OPDRACHT A: Schrijf uit het citaat alles over, van "Voor allergisch beroepsastma" tot en met "werknemers met CSE’.".
OPDRACHT B: Noem alle beroepsziekten die volgens het citaat gekozen zijn voor verdere uitwerking.
OPDRACHT C: Vertaal deze zin uit het citaat naar het Engels: "In de toekomst zal de regeling voor steeds meer stoffengerelateerde beroepsziekten gaan gelden."

CITAAT:
Ter voorbereiding op de start van de regeling TSB heeft het Nederlands Centrum voor Beroepsziekten (NCvB) in samenwerking met de andere Lexces partners (zie kader) de opdracht gekregen vanuit het Ministerie van Sociale Zaken en Werkgelegenheid om te komen tot een eerste werkbare lijst van stoffengerelateerde beroepsziekten, en om hierna voor een drietal beroepsziekten diagnose protocollen en criteria op te stellen [1-3]. Deze eerste werkbare lijst van stoffengerelateerde beroepsziekten omvat 15 ernstige beroepsziekten die zijn geselecteerd op basis van bestaande internationale lijsten van beroepsziekten en recente (inter-)nationale wetenschappelijke inzichten. Daarbij is ook gekeken naar het vóórkomen van de beroepsziekten, het aantal compensaties in omringende landen met een bestaand systeem voor toekenning van beroepsziekten, causaliteit op populatieniveau en de ernst van de ziekte vanuit zowel medisch als maatschappelijk perspectief [2]. De keuze voor de verdere uitwerking van de beroepsziekten allergisch beroepsastma, longkanker door asbest en CSE was gebaseerd op een aantal factoren zoals de mate waarin de causaliteit op individueel niveau bepaald kan worden, de aanwezigheid van medische richtlijnen en beroepsziekterichtlijnen, en relevante adviezen van de Gezondheidsraad (bijvoorbeeld in geval van longkanker) [3]. In de toekomst zal de regeling voor steeds meer stoffengerelateerde beroepsziekten gaan gelden.
Voor allergisch beroepsastma kan gesteld worden dat het individuele causale verband redelijkerwijs is vast te stellen met behulp van de medische diagnostiek én dat er daarnaast in Nederland voldoende kennis en expertise aanwezig is om deze beroepsziekte te kunnen diagnosticeren. Voor longkanker door asbest speelt allereerst de ernst van de aandoening een rol. Daarnaast gaat het hier om een ziektebeeld waarbij het met de huidig beschikbare medisch diagnostische methoden niet mogelijk is om vast te stellen of er sprake is van een beroepsziekte. Wel is er een wetenschappelijke onderbouwde benadering beschikbaar om de veroorzakingswaarschijnlijkheid vast te stellen; dit is de kans dat longkanker door de vastgestelde asbestblootstelling de oorzaak van longkanker is. Voor CSE bestond eerder al de ‘Regeling tegemoetkoming werknemers met CSE’.

AANGELEVERDE GEGEVENS:

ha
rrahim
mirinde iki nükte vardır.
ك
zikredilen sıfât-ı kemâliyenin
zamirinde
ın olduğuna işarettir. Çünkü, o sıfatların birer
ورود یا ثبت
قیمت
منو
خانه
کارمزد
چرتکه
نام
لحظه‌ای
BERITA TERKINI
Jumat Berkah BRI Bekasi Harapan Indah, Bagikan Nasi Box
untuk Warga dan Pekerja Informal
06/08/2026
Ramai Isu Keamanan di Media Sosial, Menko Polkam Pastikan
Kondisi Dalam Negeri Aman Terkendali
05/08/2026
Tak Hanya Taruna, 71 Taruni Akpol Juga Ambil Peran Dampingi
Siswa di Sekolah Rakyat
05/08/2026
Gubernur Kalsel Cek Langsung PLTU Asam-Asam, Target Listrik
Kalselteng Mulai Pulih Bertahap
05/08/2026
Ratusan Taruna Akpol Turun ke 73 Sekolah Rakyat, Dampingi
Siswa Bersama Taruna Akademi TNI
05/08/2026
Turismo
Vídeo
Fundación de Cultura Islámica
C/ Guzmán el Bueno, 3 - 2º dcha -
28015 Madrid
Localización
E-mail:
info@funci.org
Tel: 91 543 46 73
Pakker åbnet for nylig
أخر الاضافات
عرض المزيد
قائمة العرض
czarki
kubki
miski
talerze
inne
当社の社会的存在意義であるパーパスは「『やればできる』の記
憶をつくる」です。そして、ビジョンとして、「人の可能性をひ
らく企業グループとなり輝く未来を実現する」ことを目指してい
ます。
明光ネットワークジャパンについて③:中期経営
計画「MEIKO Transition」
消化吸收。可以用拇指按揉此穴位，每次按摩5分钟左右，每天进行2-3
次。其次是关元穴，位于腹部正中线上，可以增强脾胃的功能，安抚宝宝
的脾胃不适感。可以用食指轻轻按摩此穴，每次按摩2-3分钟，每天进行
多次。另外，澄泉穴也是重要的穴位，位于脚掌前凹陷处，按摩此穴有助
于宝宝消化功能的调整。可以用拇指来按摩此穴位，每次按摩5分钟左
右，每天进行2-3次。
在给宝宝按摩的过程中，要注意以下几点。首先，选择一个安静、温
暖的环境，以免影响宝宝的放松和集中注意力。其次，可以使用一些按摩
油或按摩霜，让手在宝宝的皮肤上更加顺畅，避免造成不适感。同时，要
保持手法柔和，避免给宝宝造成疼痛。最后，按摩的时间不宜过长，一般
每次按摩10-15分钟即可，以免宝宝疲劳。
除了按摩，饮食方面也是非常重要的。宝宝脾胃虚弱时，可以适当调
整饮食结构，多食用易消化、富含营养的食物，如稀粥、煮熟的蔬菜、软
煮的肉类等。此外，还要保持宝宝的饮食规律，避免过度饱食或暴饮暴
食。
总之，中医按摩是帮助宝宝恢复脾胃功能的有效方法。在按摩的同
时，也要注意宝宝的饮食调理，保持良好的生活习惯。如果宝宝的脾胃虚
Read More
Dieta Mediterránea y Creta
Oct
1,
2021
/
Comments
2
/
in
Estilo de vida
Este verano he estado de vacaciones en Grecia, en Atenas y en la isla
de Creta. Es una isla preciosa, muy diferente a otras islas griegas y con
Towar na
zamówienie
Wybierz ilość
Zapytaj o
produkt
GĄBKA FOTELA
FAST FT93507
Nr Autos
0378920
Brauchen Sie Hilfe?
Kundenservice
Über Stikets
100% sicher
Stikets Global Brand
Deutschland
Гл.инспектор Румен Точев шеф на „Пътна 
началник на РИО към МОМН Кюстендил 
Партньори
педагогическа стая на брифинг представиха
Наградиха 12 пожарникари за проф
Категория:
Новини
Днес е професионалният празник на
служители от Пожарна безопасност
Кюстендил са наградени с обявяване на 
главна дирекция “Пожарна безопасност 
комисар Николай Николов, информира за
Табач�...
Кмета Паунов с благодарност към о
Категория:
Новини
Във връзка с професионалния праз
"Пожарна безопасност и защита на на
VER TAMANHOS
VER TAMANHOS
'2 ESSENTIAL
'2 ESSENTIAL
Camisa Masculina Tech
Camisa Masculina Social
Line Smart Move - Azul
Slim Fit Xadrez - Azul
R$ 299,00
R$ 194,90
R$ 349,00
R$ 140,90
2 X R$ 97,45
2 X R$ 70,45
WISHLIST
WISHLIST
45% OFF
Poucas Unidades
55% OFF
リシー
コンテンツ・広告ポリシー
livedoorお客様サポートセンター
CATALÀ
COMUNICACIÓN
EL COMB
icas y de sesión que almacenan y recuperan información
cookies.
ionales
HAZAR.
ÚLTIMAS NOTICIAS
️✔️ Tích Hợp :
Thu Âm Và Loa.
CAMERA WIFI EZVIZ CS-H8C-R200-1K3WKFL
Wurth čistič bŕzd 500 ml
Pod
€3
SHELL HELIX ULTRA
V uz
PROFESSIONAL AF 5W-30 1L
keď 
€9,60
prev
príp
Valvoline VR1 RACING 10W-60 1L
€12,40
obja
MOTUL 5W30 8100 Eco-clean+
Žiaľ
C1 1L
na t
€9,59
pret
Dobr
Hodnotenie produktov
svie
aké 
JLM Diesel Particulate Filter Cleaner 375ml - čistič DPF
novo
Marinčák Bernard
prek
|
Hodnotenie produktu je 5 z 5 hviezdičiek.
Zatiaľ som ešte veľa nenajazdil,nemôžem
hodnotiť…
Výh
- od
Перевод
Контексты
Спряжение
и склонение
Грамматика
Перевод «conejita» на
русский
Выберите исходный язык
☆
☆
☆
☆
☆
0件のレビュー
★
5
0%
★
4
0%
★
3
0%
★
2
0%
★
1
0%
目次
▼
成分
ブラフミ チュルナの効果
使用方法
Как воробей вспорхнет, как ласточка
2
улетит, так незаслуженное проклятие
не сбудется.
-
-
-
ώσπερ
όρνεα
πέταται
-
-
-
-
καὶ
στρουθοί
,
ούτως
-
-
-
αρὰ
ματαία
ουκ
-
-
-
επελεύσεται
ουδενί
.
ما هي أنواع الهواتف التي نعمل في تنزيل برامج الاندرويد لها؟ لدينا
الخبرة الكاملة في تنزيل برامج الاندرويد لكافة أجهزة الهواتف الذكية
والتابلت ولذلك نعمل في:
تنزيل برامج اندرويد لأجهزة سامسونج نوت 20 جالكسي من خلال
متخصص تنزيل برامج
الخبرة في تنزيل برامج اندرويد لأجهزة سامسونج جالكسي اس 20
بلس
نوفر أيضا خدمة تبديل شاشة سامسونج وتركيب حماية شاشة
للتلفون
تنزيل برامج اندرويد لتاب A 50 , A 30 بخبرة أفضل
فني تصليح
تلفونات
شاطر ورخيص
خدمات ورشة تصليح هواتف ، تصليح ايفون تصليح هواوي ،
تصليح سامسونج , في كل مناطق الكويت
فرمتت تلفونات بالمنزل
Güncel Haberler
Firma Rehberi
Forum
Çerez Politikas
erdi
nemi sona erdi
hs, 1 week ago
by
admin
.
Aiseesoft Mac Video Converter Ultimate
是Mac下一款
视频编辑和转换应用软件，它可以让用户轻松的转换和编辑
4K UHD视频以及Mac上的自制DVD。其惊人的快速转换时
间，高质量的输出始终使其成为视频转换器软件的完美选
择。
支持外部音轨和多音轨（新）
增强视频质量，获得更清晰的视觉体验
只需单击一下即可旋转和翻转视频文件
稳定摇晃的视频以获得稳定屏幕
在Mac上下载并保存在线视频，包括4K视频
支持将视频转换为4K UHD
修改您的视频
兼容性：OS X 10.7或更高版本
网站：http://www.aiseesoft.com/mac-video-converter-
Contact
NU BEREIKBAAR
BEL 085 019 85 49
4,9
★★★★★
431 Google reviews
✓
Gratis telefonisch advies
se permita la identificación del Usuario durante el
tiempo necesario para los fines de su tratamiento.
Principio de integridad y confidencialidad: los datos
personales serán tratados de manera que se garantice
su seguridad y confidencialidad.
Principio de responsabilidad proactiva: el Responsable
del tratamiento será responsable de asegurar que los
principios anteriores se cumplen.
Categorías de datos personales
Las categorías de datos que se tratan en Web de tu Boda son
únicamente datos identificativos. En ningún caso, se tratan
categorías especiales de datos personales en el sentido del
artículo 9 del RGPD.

UITWERKING A:
Voor allergisch beroepsastma kan gesteld worden dat het individuele causale verband redelijkerwijs is vast te stellen met behulp van de medische diagnostiek én dat er daarnaast in Nederland voldoende kennis en expertise aanwezig is om deze beroepsziekte te kunnen diagnosticeren. Voor longkanker door asbest speelt allereerst de ernst van de aandoening een rol. Daarnaast gaat het hier om een ziektebeeld waarbij het met de huidig beschikbare medisch diagnostische methoden niet mogelijk is om vast te stellen of er sprake is van een beroepsziekte. Wel is er een wetenschappelijke onderbouwde benadering beschikbaar om de veroorzakingswaarschijnlijkheid vast te stellen; dit is de kans dat longkanker door de vastgestelde asbestblootstelling de oorzaak van longkanker is. Voor CSE bestond eerder al de ‘Regeling tegemoetkoming werknemers met CSE’.

UITWERKING B:
- allergisch beroepsastma
- longkanker door asbest
- CSE

UITWERKING C: In the future, the scheme will come to apply to more and more substance-related occupational diseases.